Seit sie aber krabbeln kann ist ihr Bewegungsdrang enorm gestiegen und ihr
fehlt nun ein wenig die Ruhe dafür. „Das Kind braucht kein Mobile, das es von
der Situation ablenkt, es braucht kein Spielzeug am Wickelplatz. Das Wickeln
allein ist Spiel und Aufregung genug.“, sagt Mierau. Beides brauchten wir bei Lämmchen
auch nicht, bis die gesteigerte Bewegungsfreude eintrat. Hier versuche ich jetzt
also so gut es geht das Spielzeug wieder auszuschleichen und das Wickeln interessant
genug zu gestalten, um sie bei der Sache zu halten. Das klappt je nach ihrer
Stimmung mal mehr und mal weniger gut. Es ist immer noch anstrengend für mich
uns beide beim Wickeln entspannt zu halten. Leider irgendwo ein Widerspruch.
Aber in process. ;)
„Familien müssen mobil sein – aber wie?“
Tragen hat viele Vorteile, wenn es bei beiden Beteiligten
fluppt. Das kann auch die Autorin sehr schön ausformulieren. Aber auch für den
Kinderwagen im Alltag kann sie Positives finden: „Die Unterstützung durch einen
Kinderwagen kann deswegen hilfreich und entlastend sein – und eine Entlastung
des Alltags kann sich wiederum positiv auf die Stimmung und Interaktion
auswirken.“
„Jedes Bild hat einen Rahmen – über Grenzen“
Was mich überrascht hat war ihre eigentlich recht konkreten
Ansagen im Bereich zu Erziehung und Grenzen. Lämmchens Erziehung hat eigentlich
noch nicht richtig angefangen, aber natürlich mache ich mir auch schon Gedanken
darüber und versuche mich hier im Dschungel der Ansätze und Möglichkeiten
zurecht zu finden. Das „aufgeklärte“ Nonplusultra ist heutzutage wohl die
Variante a lá „unerzogen“ (hierzu z.B. mehr in dem Blog https://diephysikvonbeziehungen.wordpress.com/),
im Sinne von: Kinder möglichst wachsen lassen wie und wohin sie wollen. Die
Eltern sorgen dabei für einen möglichst großen und sicheren Rahmen in dem z.B. die
Inhalte „Erziehung, Grenzen, Konsequenz, Regeln oder Neins“ verpönt sind. Ich
finde das grundsätzlich spannend, vom theoretischen Ansatz her.

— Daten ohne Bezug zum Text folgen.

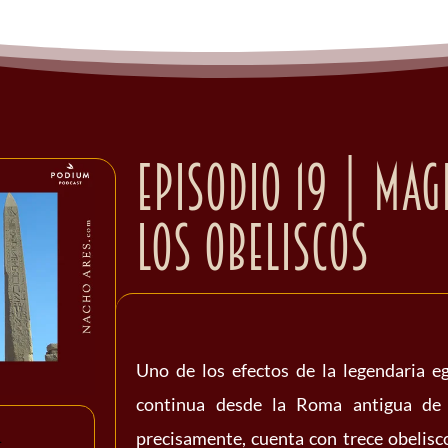
Episodio 19 | Mag
los obeliscos
Uno de los efectos de la legendaria e
continua desde la Roma antigua de 
precisamente, cuenta con trece obelisco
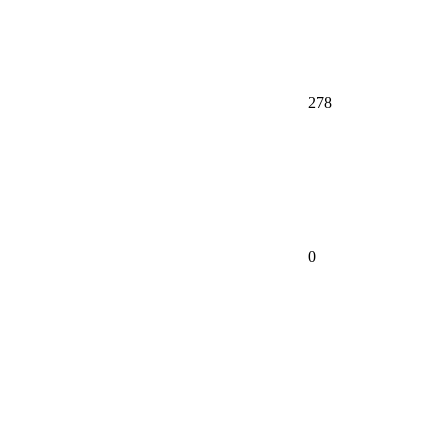
278
0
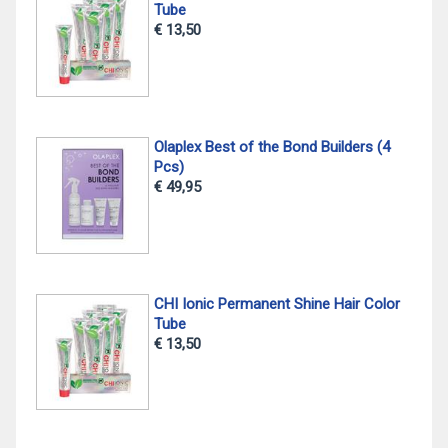
Tube
€ 13,50
Olaplex Best of the Bond Builders (4
Pcs)
€ 49,95
CHI Ionic Permanent Shine Hair Color
Tube
€ 13,50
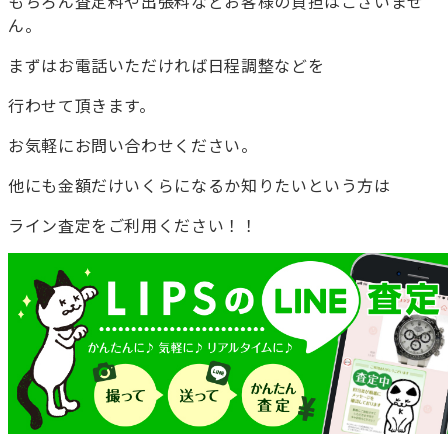
もちろん査定料や出張料などお客様の負担はございませ
ん。
まずはお電話いただければ日程調整などを
行わせて頂きます。
お気軽にお問い合わせください。
他にも金額だけいくらになるか知りたいという方は
ライン査定をご利用ください！！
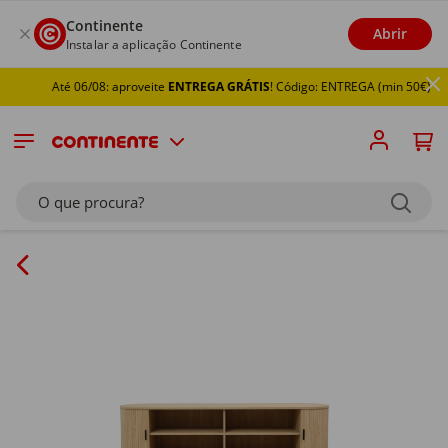
Continente
Abrir
Instalar a aplicação Continente
Até 06/08: aproveite
ENTREGA GRÁTIS
! Código: ENTREGA (min 50€)
O que procura?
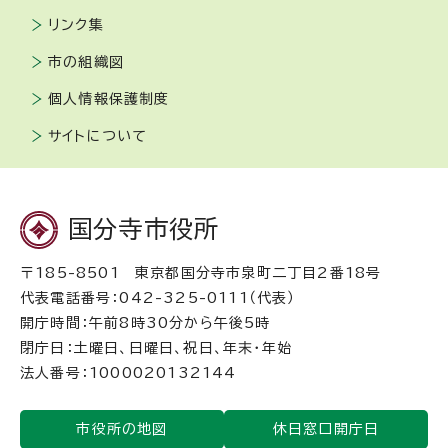
リンク集
市の組織図
個人情報保護制度
サイトについて
国分寺市役所
〒185-8501 東京都国分寺市泉町二丁目2番18号
代表電話番号：042-325-0111（代表）
開庁時間：午前8時30分から午後5時
閉庁日：土曜日、日曜日、祝日、年末・年始
法人番号：1000020132144
市役所の地図
休日窓口開庁日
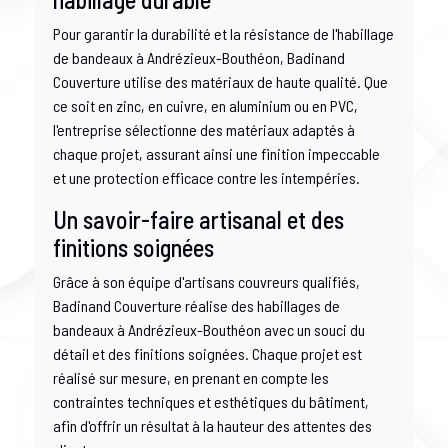
Pour garantir la durabilité et la résistance de l'habillage
de bandeaux à Andrézieux-Bouthéon, Badinand
Couverture utilise des matériaux de haute qualité. Que
ce soit en zinc, en cuivre, en aluminium ou en PVC,
l'entreprise sélectionne des matériaux adaptés à
chaque projet, assurant ainsi une finition impeccable
et une protection efficace contre les intempéries.
Un savoir-faire artisanal et des
finitions soignées
Grâce à son équipe d'artisans couvreurs qualifiés,
Badinand Couverture réalise des habillages de
bandeaux à Andrézieux-Bouthéon avec un souci du
détail et des finitions soignées. Chaque projet est
réalisé sur mesure, en prenant en compte les
contraintes techniques et esthétiques du bâtiment,
afin d'offrir un résultat à la hauteur des attentes des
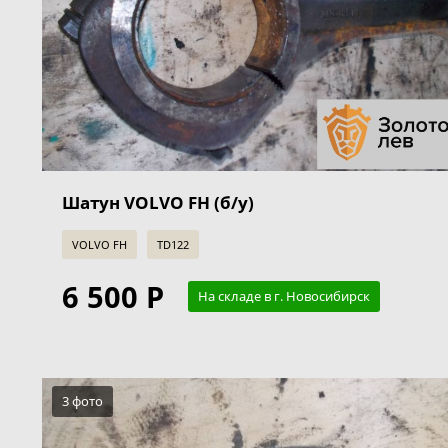
Шатун VOLVO FH (б/у)
VOLVO FH
TD122
6 500 Р
На складе в г. Новосибирск
3 фото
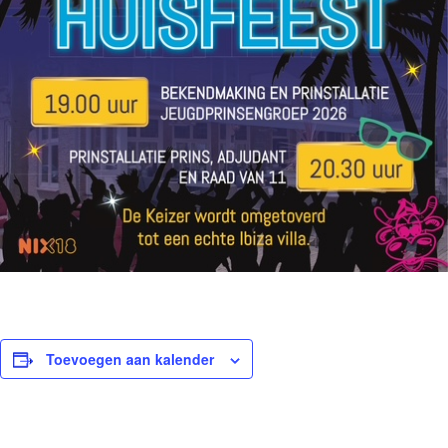
Toevoegen aan kalender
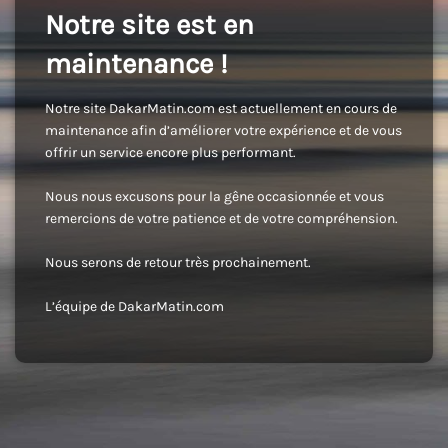
Notre site est en
maintenance !
Notre site DakarMatin.com est actuellement en cours de
maintenance afin d’améliorer votre expérience et de vous
offrir un service encore plus performant.
Nous nous excusons pour la gêne occasionnée et vous
remercions de votre patience et de votre compréhension.
Nous serons de retour très prochainement.
L’équipe de DakarMatin.com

Allerdings ist mir das alles so wenig greifbar, mir fehlen die konkreten
Beispiele im Alltag und so bin ich mir nicht sicher wie weit dieser Weg für
mich gehbar sein kann. Mierau jedoch scheut sich nicht Klartext zu sprechen: „Im
Alltag müssen wir unseren Kindern Grenzen klar kommunizieren: Manche Dinge sind
nicht verhandelbar, und kleine Kinder sind von einem Entweder-oder oder einem „könnte“
eher überfordert. Sie können Entscheidungen noch nicht alleine treffen. Oder
besser: Sie müssen Entscheidungen nicht treffen, denn dafür sind wir ihre
Eltern.“
„Fördern oder Fordern?“
Auch bezüglich dem Leistungsdenken und
Baby-Kurs-Förder-System hat die Autorin etwas beizutragen: „Wir fördern,
anstatt im Alltag ausreichend Gelegenheiten zu bieten, die das Kind fordern.“
Also kein schlechtes Gewissen, wenn die eine Bekannte viel mehr Kurse mit dem
Baby belegt hat als man selbst. Hat ein Kind einen reichhaltigen Alltag reicht
dies völlig aus. Lämmchen und ich besuchen eine geschlossene Krabbelgruppe und
eine offene, weil ich ihr den Umgang mit mehreren anderen Erwachsenen und Kindern
nicht so ausgeprägt bieten kann. Ich sehe wie sehr sie dabei aufblüht, da sie
ein sehr soziales Wesen ist. Ein wenig schlechtes Gewissen hatte ich, weil wir
keinen vielbesungenen „Baby-Schwimmkurs“ besucht haben und hier nimmt Mierau
wirklich ein wenig den Druck.
„Geborgen Schlafen“
Natürlich ist auch Schlaf ein Thema des Buches. „Vermitteln
wir ihnen (den Kindern) Sicherheit und Ruhe und sind verlässlich bei ihnen,
wenn sie sich ängstigen, lernen sie mit der Zeit sich selbst zu beruhigen. (…)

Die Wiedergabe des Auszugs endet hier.